_About this exercise_:
Your reply should hold every entry below exactly as written and none of the pictures.

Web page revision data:
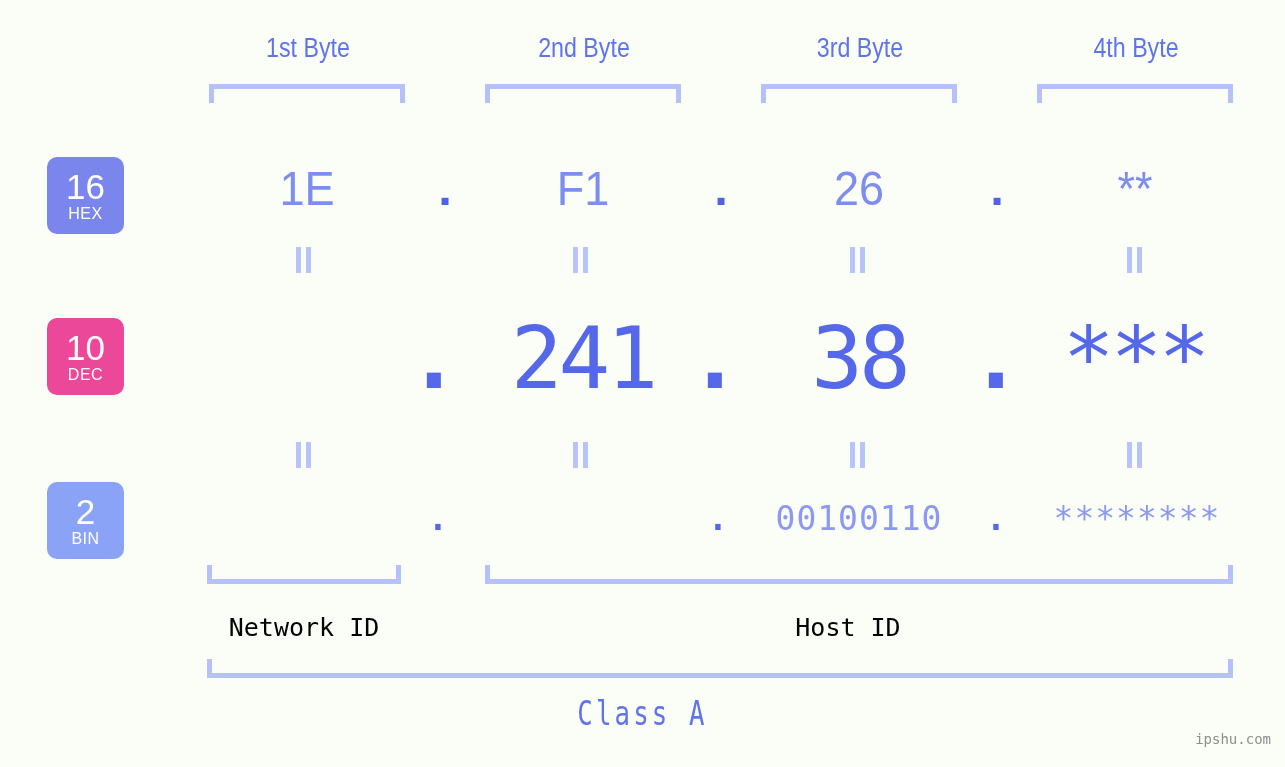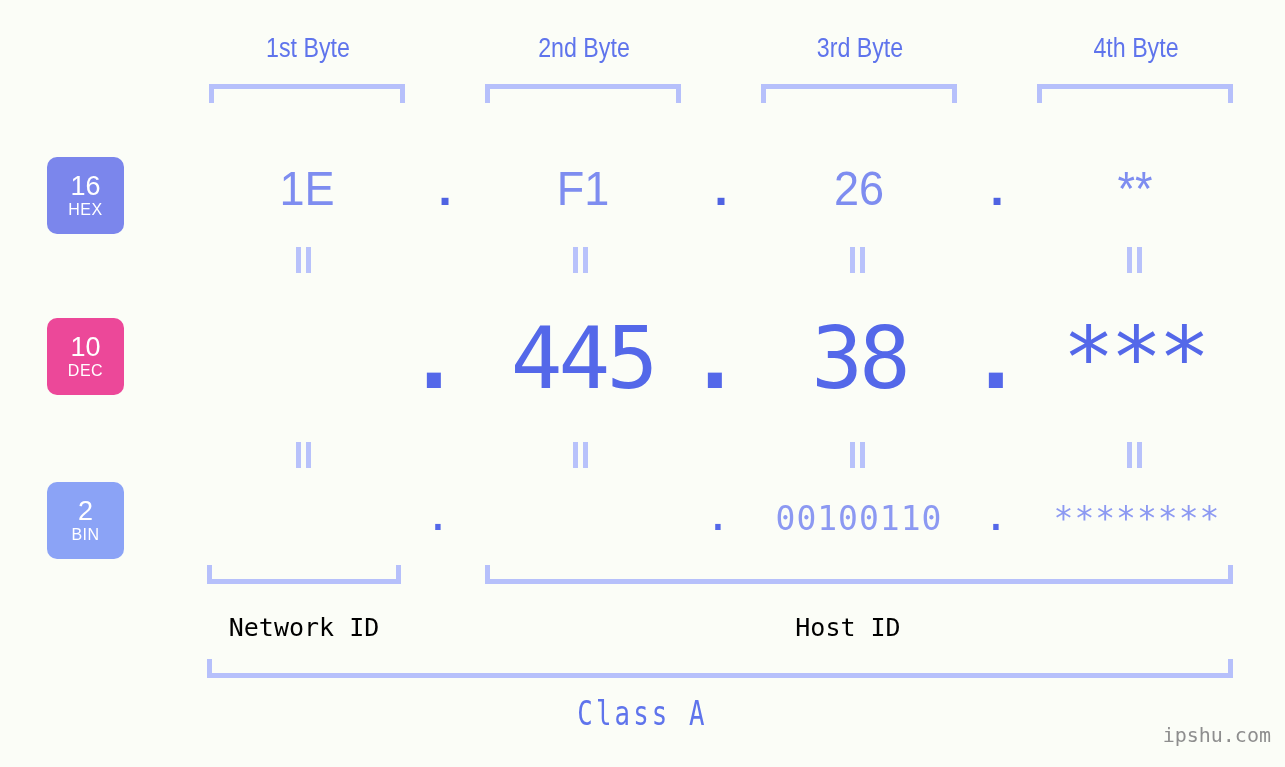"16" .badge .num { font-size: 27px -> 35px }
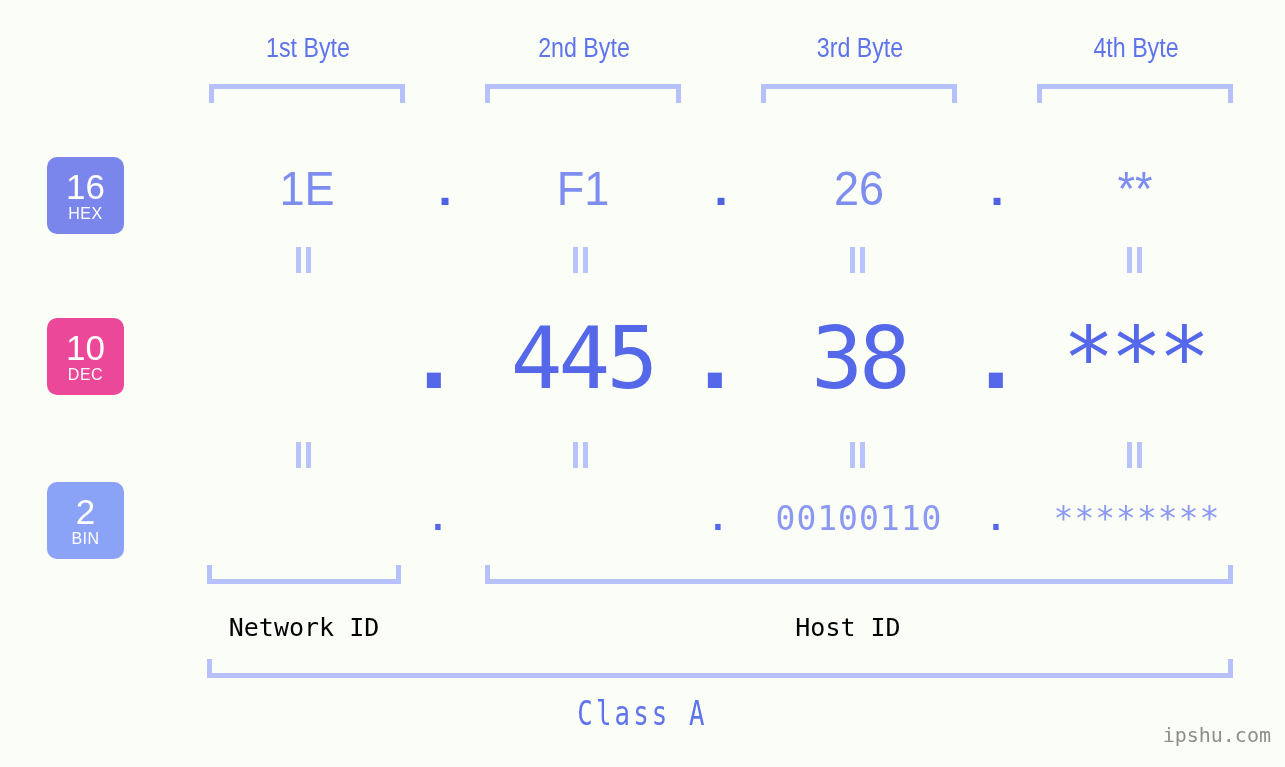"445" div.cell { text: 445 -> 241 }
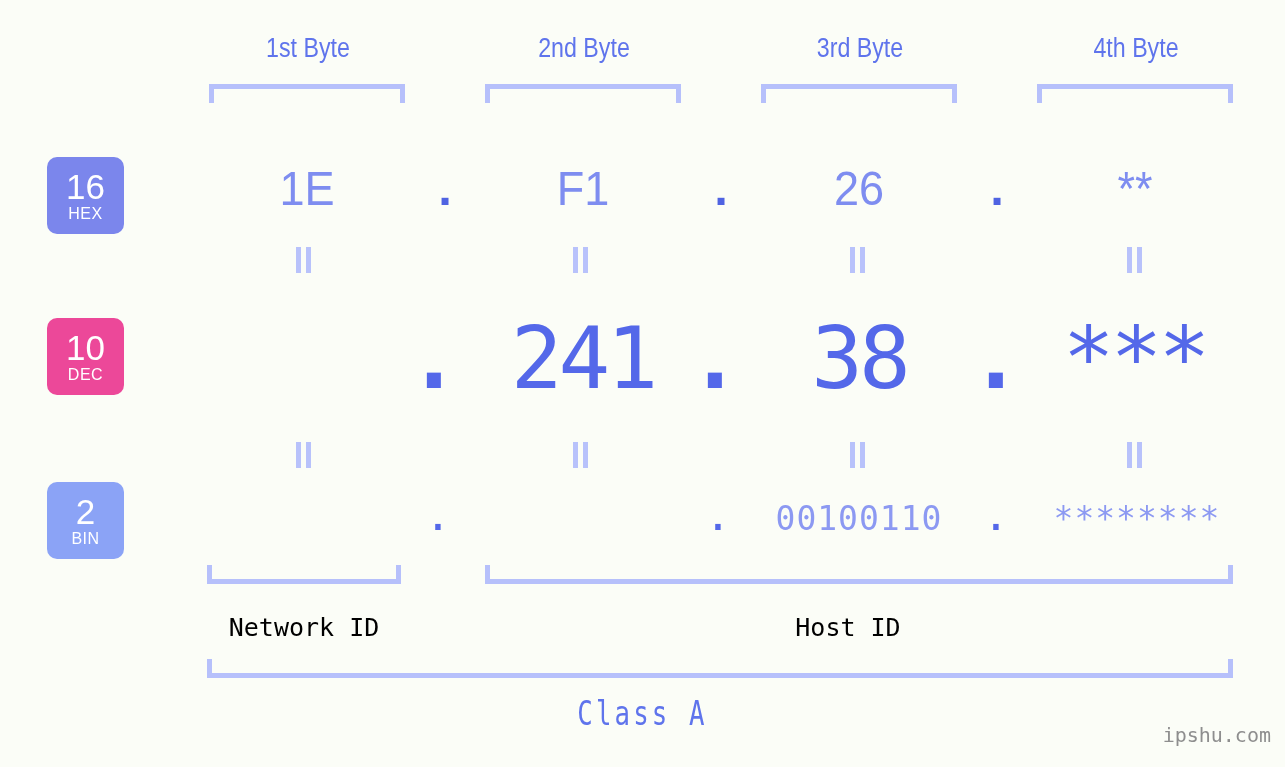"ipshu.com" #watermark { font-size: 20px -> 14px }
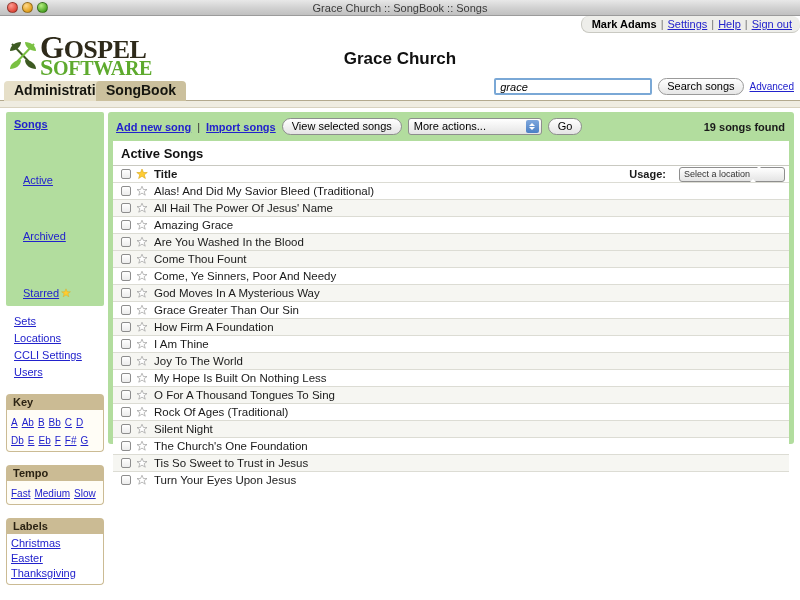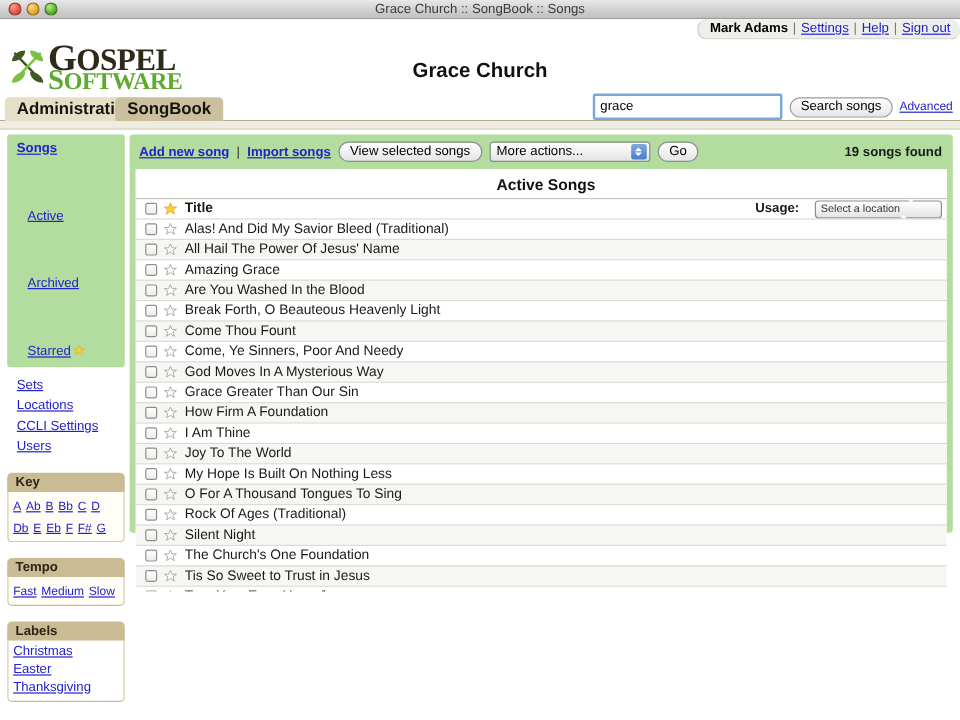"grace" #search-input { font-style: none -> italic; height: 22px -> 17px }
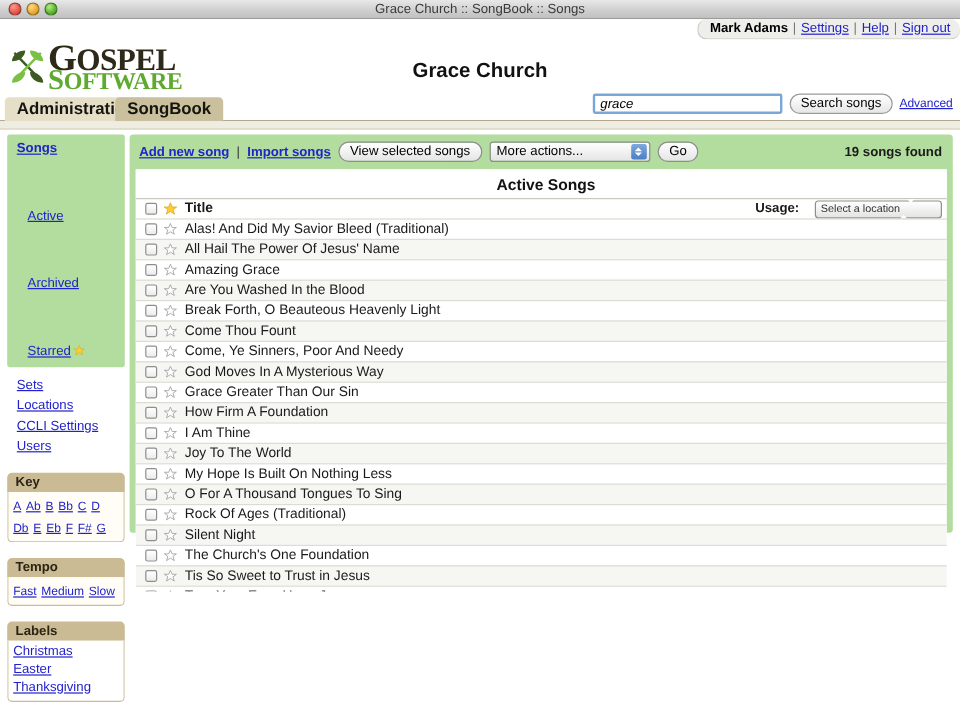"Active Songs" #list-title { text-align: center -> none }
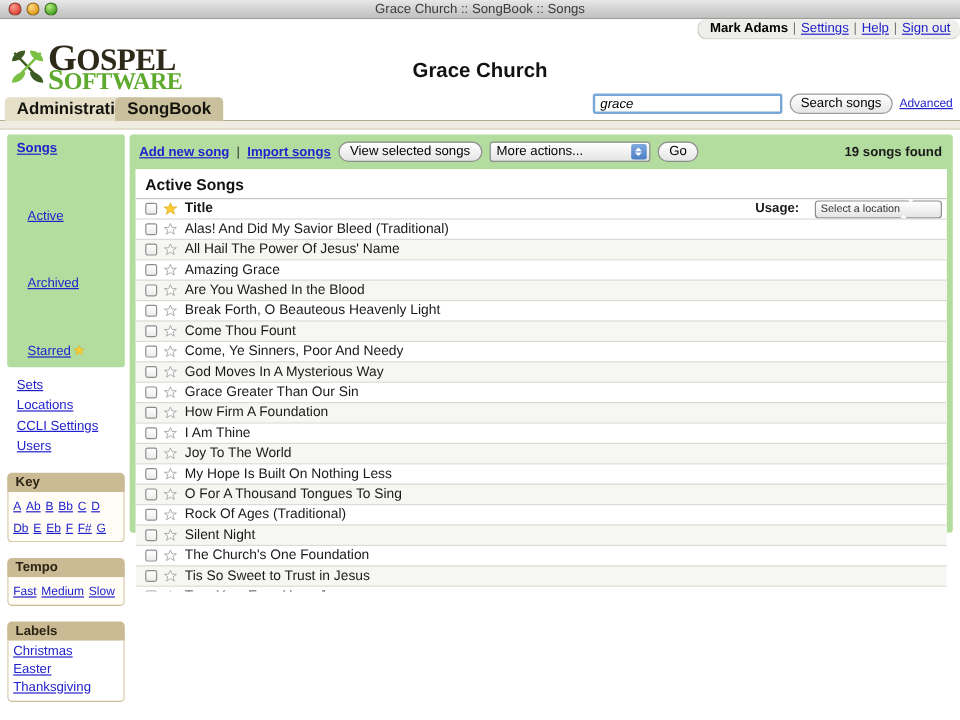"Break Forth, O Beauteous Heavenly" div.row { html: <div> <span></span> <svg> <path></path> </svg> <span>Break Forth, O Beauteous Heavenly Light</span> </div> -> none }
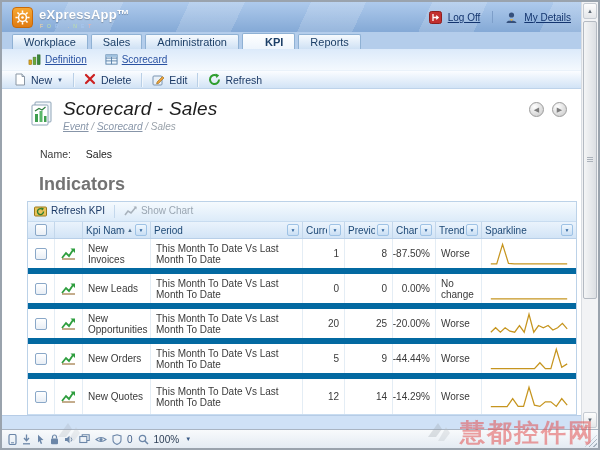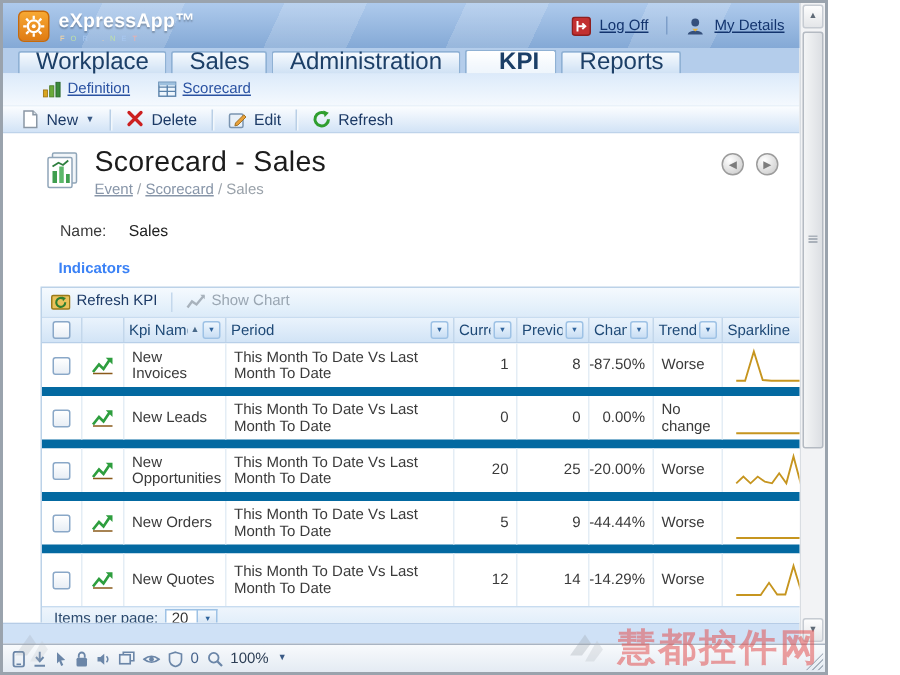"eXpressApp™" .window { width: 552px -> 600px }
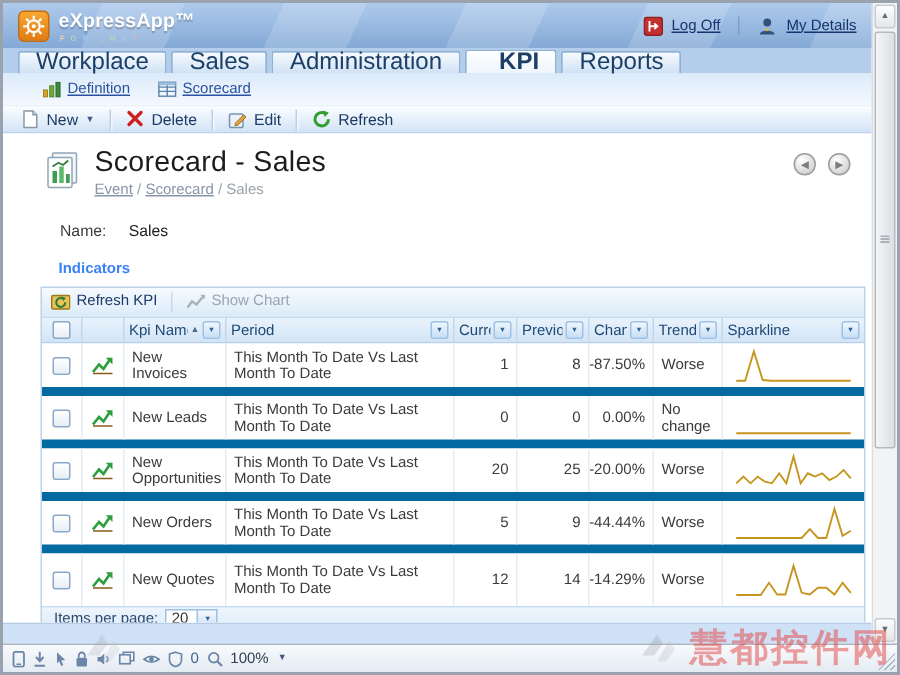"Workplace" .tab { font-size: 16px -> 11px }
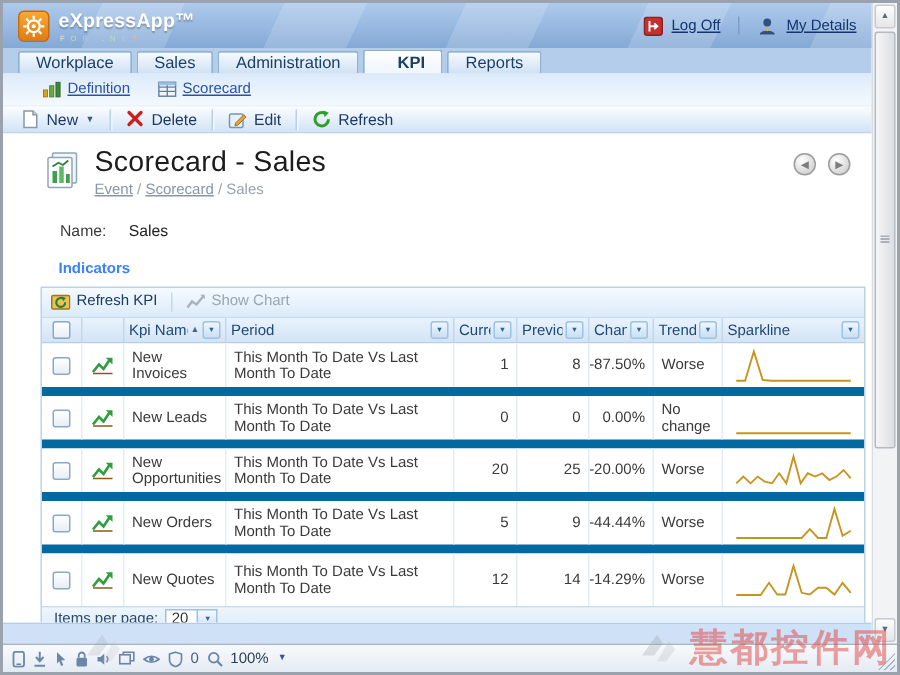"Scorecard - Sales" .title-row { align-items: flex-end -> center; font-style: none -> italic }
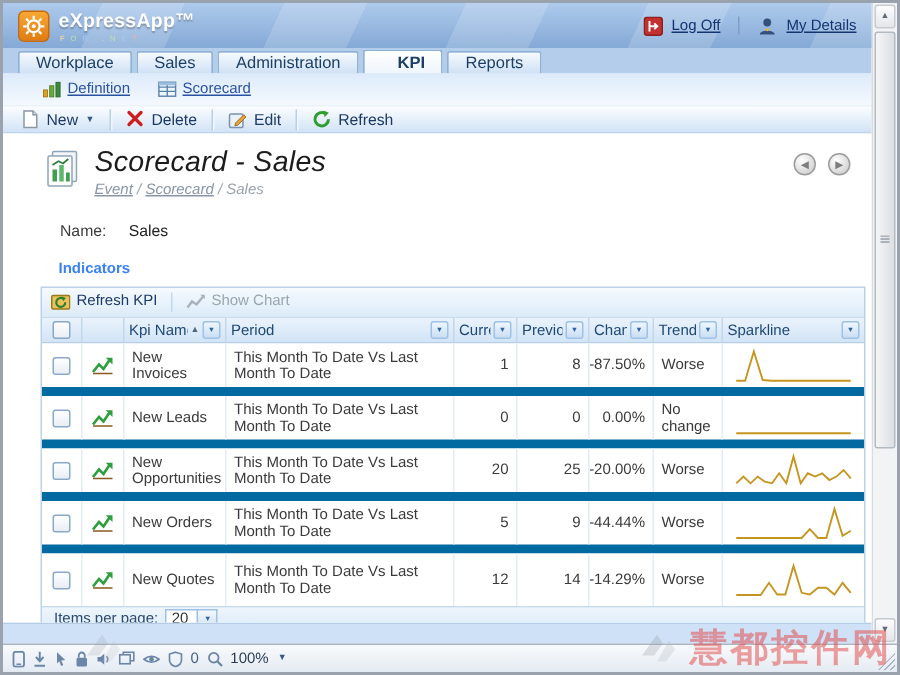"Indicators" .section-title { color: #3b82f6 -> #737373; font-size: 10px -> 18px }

_Result of the exercise_:
"16" .badge .num { font-size: 27px -> 35px }
"445" div.cell { text: 445 -> 241 }
"ipshu.com" #watermark { font-size: 20px -> 14px }
"grace" #search-input { font-style: none -> italic; height: 22px -> 17px }
"Active Songs" #list-title { text-align: center -> none }
"Break Forth, O Beauteous Heavenly" div.row { html: <div> <span></span> <svg> <path></path> </svg> <span>Break Forth, O Beauteous Heavenly Light</span> </div> -> none }
"eXpressApp™" .window { width: 552px -> 600px }
"Workplace" .tab { font-size: 16px -> 11px }
"Scorecard - Sales" .title-row { align-items: flex-end -> center; font-style: none -> italic }
"Indicators" .section-title { color: #3b82f6 -> #737373; font-size: 10px -> 18px }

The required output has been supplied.